The proxy delivers most files as normal, but when an HTML file is requested, the proxy injects an extra Javascript script to load GrimeApe.

A little monkey appears in the corner of your browser and he loads up the Userscripts you desire.

Grimeape at work in Konqueror, showing userscripts running on Google results page, and the Grimeape menu

Included in the javascript is an implementation of the Greasemonkey API, to provide the usual library functions Greasemonkey scripts make use of. Our implementation communicates directly with the proxy (using a reserved URI path), in order to perform advanced operations such as maintaining state (GM_setValue/getValue), and making arbitrary HTTP requests (GM_xmlhttpRequest).

I was careful to stick to the GM API, without adding any extra special features. I want GrimeApe and Greasemonkey userscripts to be interchangeable. (I often wish that GM had some extra API functions, but this project has been made easier thanks to GM's API having been kept small!)

Status

We are around 0.9.3. The API is 97% complete, and there is a friendly UI. Any remaining bugs in the proxy or the javascript are well hidden. Most of the remaining work now involves tidying things up, porting to other browsers, and completing the compatibility javascript to make non-Mozilla browsers work like Mozilla.

I wrote the proxy with Konqueror as the target browser.

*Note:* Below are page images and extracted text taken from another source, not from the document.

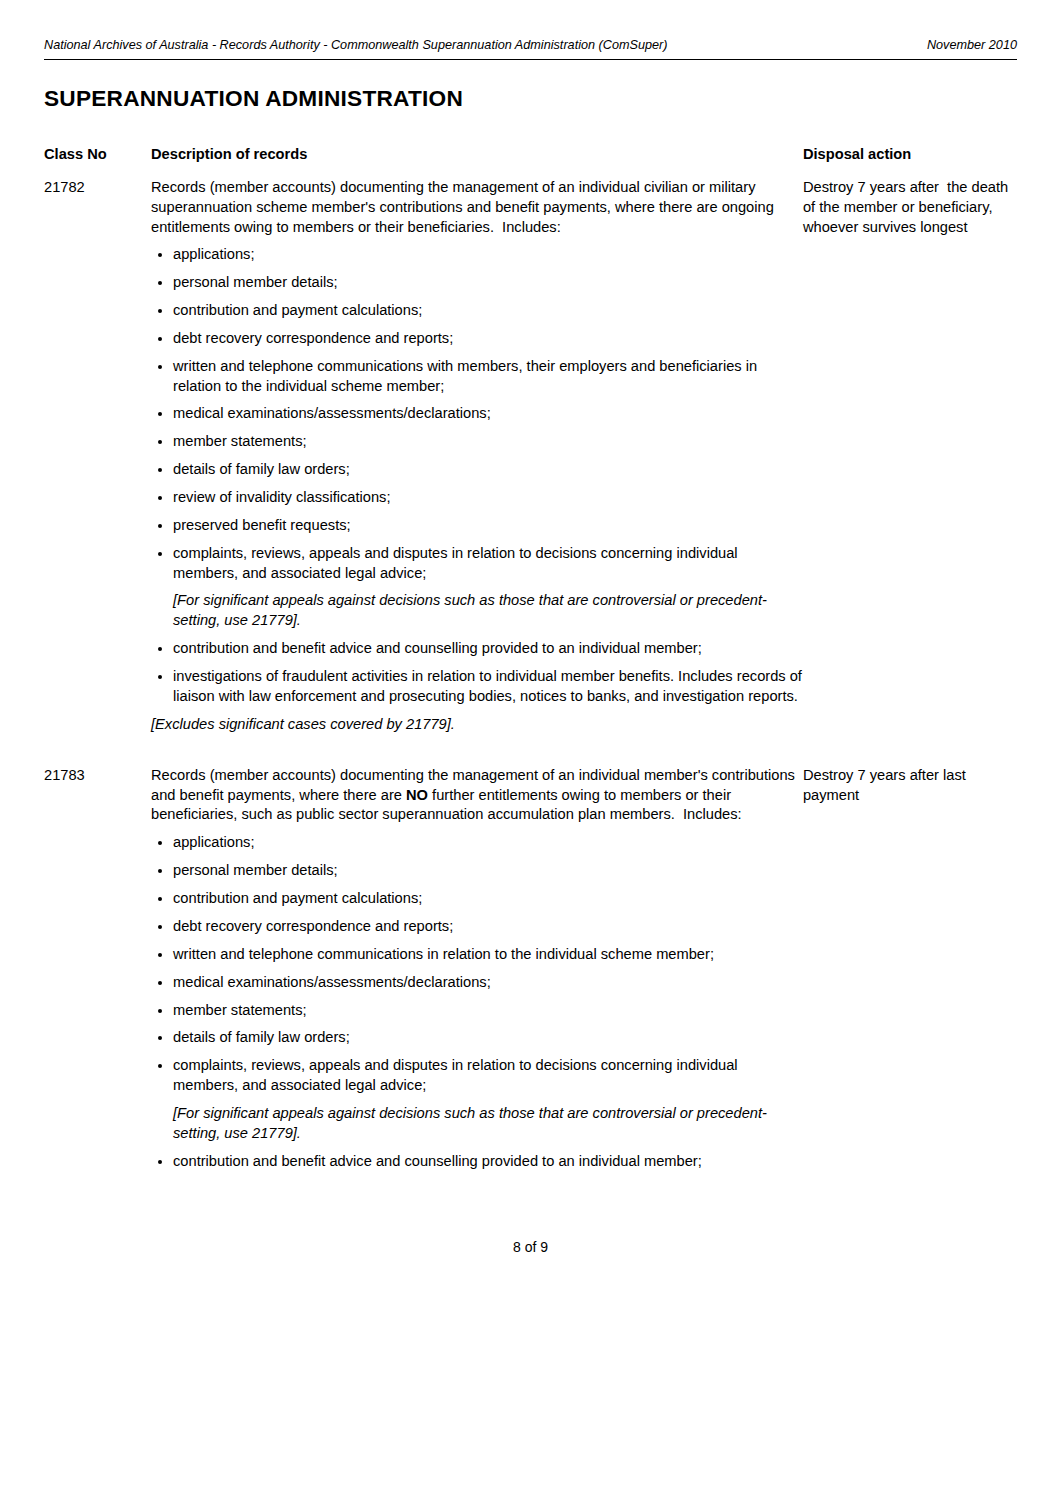National Archives of Australia - Records Authority - Commonwealth Superannuation Administration (ComSuper)
November 2010
SUPERANNUATION ADMINISTRATION
| Class No | Description of records | Disposal action |
| --- | --- | --- |
| 21782 | Records (member accounts) documenting the management of an individual civilian or military superannuation scheme member's contributions and benefit payments, where there are ongoing entitlements owing to members or their beneficiaries. Includes: applications; personal member details; contribution and payment calculations; debt recovery correspondence and reports; written and telephone communications with members, their employers and beneficiaries in relation to the individual scheme member; medical examinations/assessments/declarations; member statements; details of family law orders; review of invalidity classifications; preserved benefit requests; complaints, reviews, appeals and disputes in relation to decisions concerning individual members, and associated legal advice; [For significant appeals against decisions such as those that are controversial or precedent-setting, use 21779]. contribution and benefit advice and counselling provided to an individual member; investigations of fraudulent activities in relation to individual member benefits. Includes records of liaison with law enforcement and prosecuting bodies, notices to banks, and investigation reports. [Excludes significant cases covered by 21779]. | Destroy 7 years after the death of the member or beneficiary, whoever survives longest |
| 21783 | Records (member accounts) documenting the management of an individual member's contributions and benefit payments, where there are NO further entitlements owing to members or their beneficiaries, such as public sector superannuation accumulation plan members. Includes: applications; personal member details; contribution and payment calculations; debt recovery correspondence and reports; written and telephone communications in relation to the individual scheme member; medical examinations/assessments/declarations; member statements; details of family law orders; complaints, reviews, appeals and disputes in relation to decisions concerning individual members, and associated legal advice; [For significant appeals against decisions such as those that are controversial or precedent-setting, use 21779]. contribution and benefit advice and counselling provided to an individual member; | Destroy 7 years after last payment |
8 of 9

After a few changes it also worked for Firefox. I know it doesn't work for IE right now, and I haven't tested at all on Safari or Opera. Support for those browsers should follow... Although I believe Opera already has Greasemonkey, and IE has its own userscripts implementation.

Keep-alive is now working pretty well. The leftover "0" chunk footer problem was fixed. Still, for 100% guaranteed behaviour, you can set HTTPStreamingTools.KEEP_CLIENT_SOCKETS_ALIVE and KEEP_REMOTE_SOCKETS_ALIVE to false, to disable all keep-alive, but this can make pages load more slowly. (Not yet implemented: POST with keep-alive + chunking. Currently we POST with "Connection: close".)

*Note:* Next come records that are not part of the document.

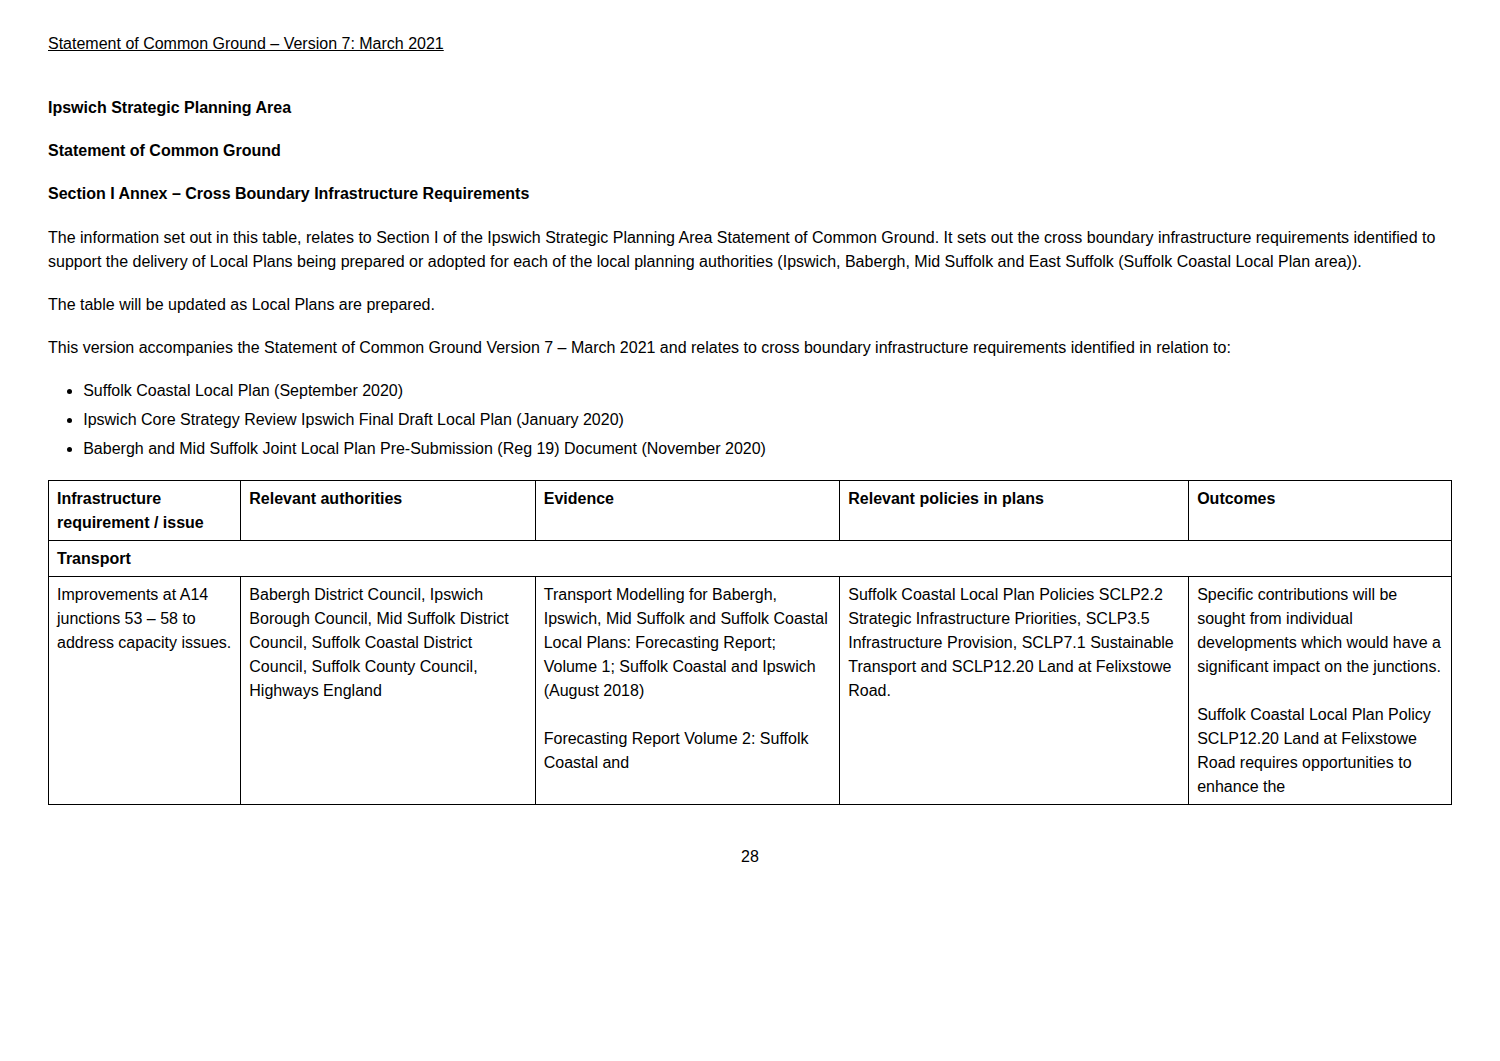Statement of Common Ground – Version 7: March 2021
Ipswich Strategic Planning Area
Statement of Common Ground
Section I Annex – Cross Boundary Infrastructure Requirements
The information set out in this table, relates to Section I of the Ipswich Strategic Planning Area Statement of Common Ground. It sets out the cross boundary infrastructure requirements identified to support the delivery of Local Plans being prepared or adopted for each of the local planning authorities (Ipswich, Babergh, Mid Suffolk and East Suffolk (Suffolk Coastal Local Plan area)).
The table will be updated as Local Plans are prepared.
This version accompanies the Statement of Common Ground Version 7 – March 2021 and relates to cross boundary infrastructure requirements identified in relation to:
Suffolk Coastal Local Plan (September 2020)
Ipswich Core Strategy Review Ipswich Final Draft Local Plan (January 2020)
Babergh and Mid Suffolk Joint Local Plan Pre-Submission (Reg 19) Document (November 2020)
| Infrastructure requirement / issue | Relevant authorities | Evidence | Relevant policies in plans | Outcomes |
| --- | --- | --- | --- | --- |
| Transport |
| Improvements at A14 junctions 53 – 58 to address capacity issues. | Babergh District Council, Ipswich Borough Council, Mid Suffolk District Council, Suffolk Coastal District Council, Suffolk County Council, Highways England | Transport Modelling for Babergh, Ipswich, Mid Suffolk and Suffolk Coastal Local Plans: Forecasting Report; Volume 1; Suffolk Coastal and Ipswich (August 2018) Forecasting Report Volume 2: Suffolk Coastal and | Suffolk Coastal Local Plan Policies SCLP2.2 Strategic Infrastructure Priorities, SCLP3.5 Infrastructure Provision, SCLP7.1 Sustainable Transport and SCLP12.20 Land at Felixstowe Road. | Specific contributions will be sought from individual developments which would have a significant impact on the junctions. Suffolk Coastal Local Plan Policy SCLP12.20 Land at Felixstowe Road requires opportunities to enhance the |
28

https is not currently supported. This is a bug. We should at least allow direct CONNECT even if we don't manage to inject into it.

Try It

You can try GrimeApe right now by using the public proxy:

  • hwi.ath.cx:7152

This proxy is single-user, in other words all users share the same config. It would be possible to make a multi-user version. But actually it makes a lot of sense for individuals to run GrimeApe on their local machine anyway, for speed. There are scripts to run GrimeApe as an xinet daemon, or a persistent service. (I am interested in an xinet daemon which would wake when needed and close when idle, but I fear this may require two processes, unless we can get xinetd to release its listen port to the proxy app.)

Download

GrimeApe is written in Java and Javascript. You can download the latest build from here:

http://hwi.ath.cx/code/java/web/SuperProxy/grimeape_builds?M=D

Browse the code

Excluding libraries, GrimeApe is essentially only three files:

Two other Javascript files are injected, one providing the XPathResult? object for browsers which lack it, and Base2, a library which improves browser standards-compliance.

I don't think I got a working fallback for old browsers which fail to provide XMLHttpRequest?.

Get the source

If you want to get a full copy of the source, you need these three projects:

svn co https://javawebtools.svn.sourceforge.net/svnroot/javawebtools/CommonUtils   # library

svn co https://javawebtools.svn.sourceforge.net/svnroot/javawebtools/SimpleProxy   # library

wget http://hwi.ath.cx/cgi-bin/viewcvs.cgi/java/web/SuperProxy.tar.gz?view=tar     # contains Grimeape

I keep the projects in separate folders and use Eclipse to compile. However you build, you should run GrimeApe from the SuperProxy folder, since it needs to be able to read the images and javascript folders, and be able to create subfolders in the userscripts folder and the persistent storage file grimeape_registry.nap.

If you are feeling lucky, you can grab or update a copy of my bleeding-edge source like this:

(TODO: We should exclude the various ?M=A indexes from wget's crawl, and the grimeape_build folder!)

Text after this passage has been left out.